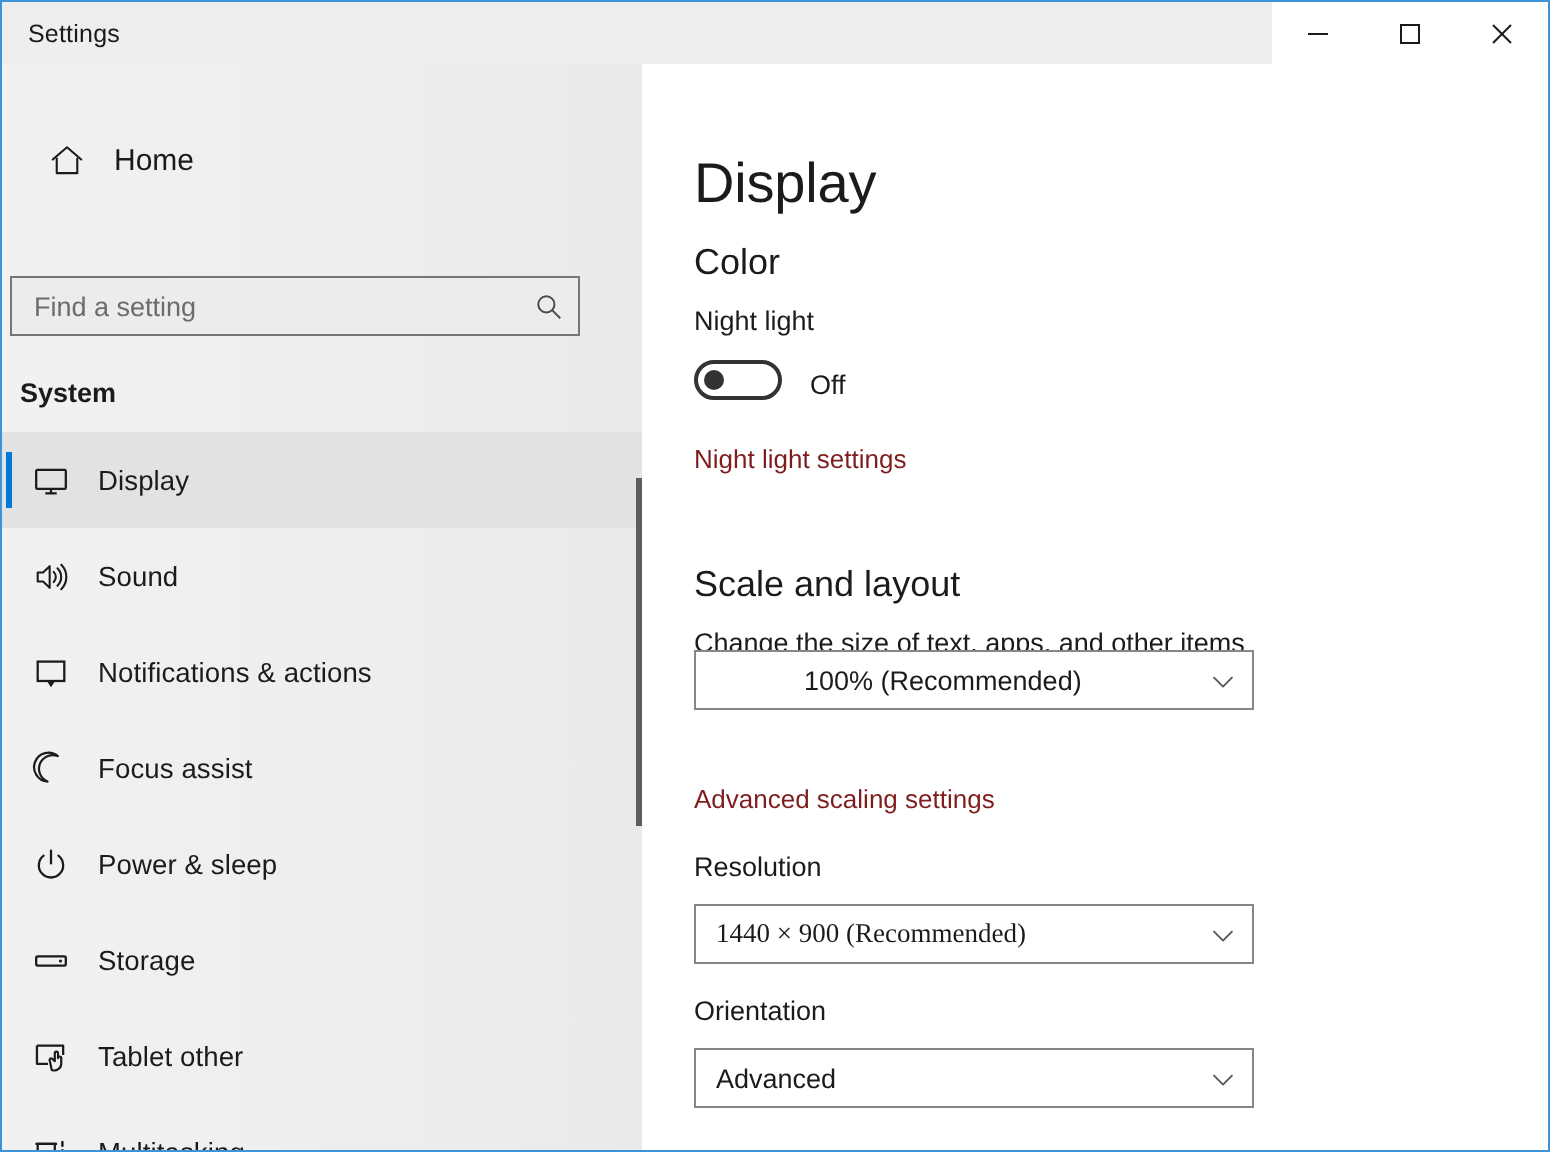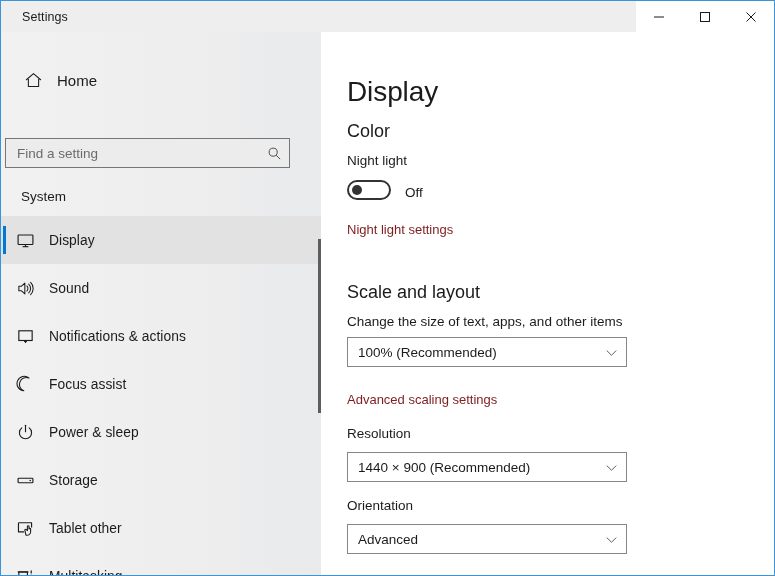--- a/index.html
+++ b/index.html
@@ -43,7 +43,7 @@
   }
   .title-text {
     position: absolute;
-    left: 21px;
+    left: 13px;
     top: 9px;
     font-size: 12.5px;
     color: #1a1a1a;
○ ○ ○ ○ ○ ○ ○
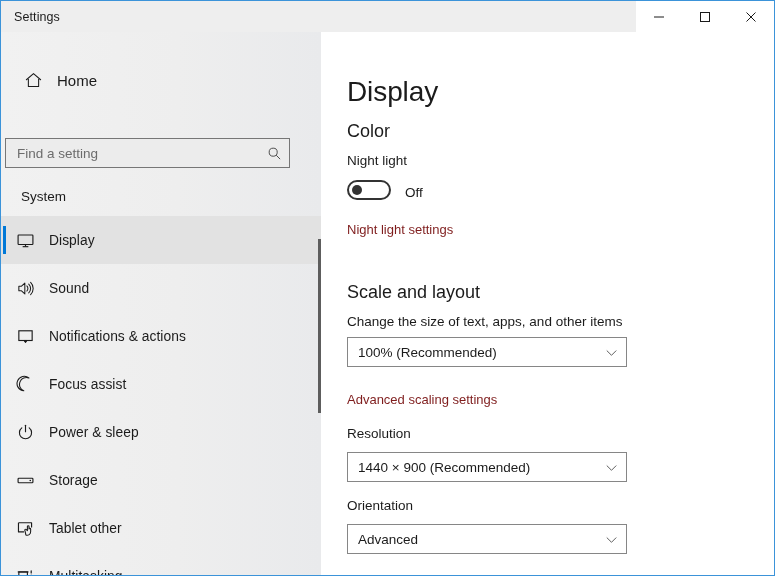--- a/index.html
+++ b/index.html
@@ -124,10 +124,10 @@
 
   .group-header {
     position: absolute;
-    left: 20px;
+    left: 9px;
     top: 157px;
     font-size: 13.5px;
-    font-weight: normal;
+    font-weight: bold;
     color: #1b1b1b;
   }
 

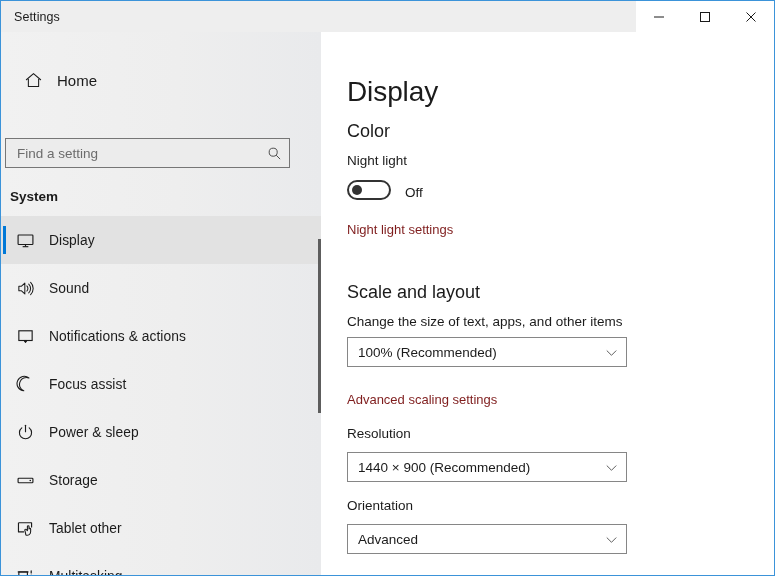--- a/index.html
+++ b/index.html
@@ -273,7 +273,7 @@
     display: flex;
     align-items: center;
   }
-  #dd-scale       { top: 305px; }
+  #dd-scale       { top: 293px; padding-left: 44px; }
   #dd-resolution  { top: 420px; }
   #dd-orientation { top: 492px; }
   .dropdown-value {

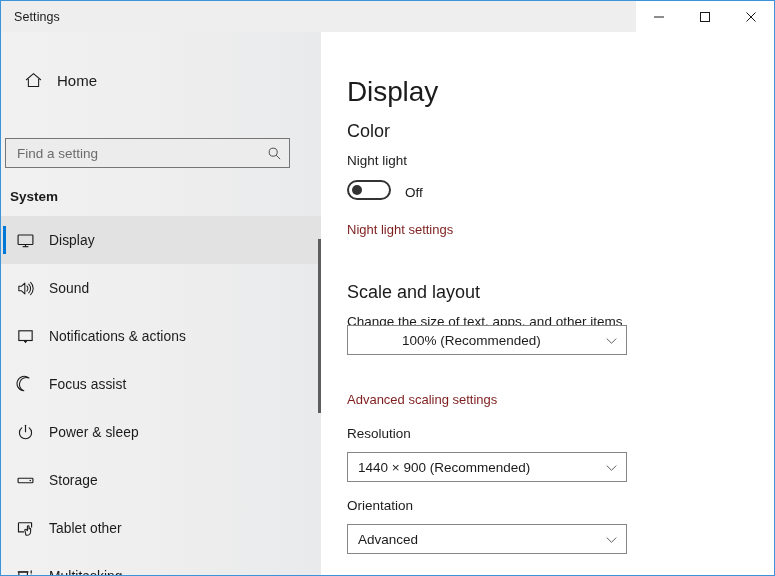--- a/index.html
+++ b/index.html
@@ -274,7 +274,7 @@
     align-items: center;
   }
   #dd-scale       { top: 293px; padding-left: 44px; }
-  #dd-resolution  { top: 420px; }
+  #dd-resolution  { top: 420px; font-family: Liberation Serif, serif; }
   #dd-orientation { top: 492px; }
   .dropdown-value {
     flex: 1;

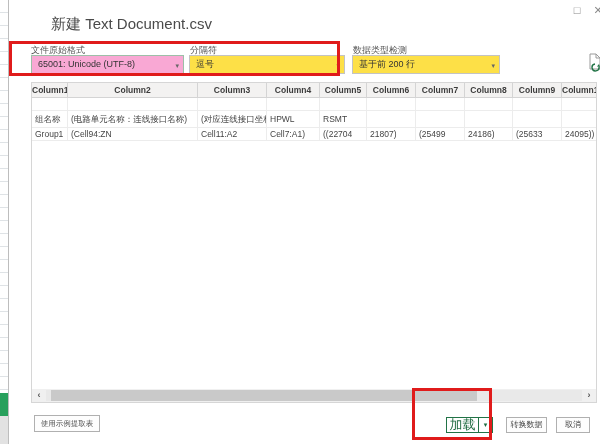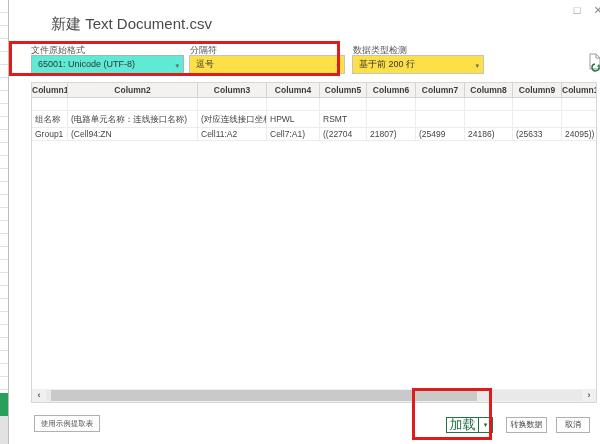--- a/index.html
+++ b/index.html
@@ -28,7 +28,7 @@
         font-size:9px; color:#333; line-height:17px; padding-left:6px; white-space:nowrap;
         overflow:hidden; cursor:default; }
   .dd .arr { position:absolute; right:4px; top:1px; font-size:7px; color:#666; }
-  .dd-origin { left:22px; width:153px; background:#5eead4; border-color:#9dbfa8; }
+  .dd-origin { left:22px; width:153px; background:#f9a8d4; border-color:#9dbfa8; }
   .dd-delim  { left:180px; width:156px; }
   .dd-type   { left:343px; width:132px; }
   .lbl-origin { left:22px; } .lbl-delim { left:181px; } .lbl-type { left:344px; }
○ ○ ○ ○ ○ ○ ○
WHAT IS REQUIRED.
The lines holding the word "weight" are the answer. Pull them out of the records and copy them.

EXERCISE OUTPUT.
-    font-weight: normal;
+    font-weight: bold;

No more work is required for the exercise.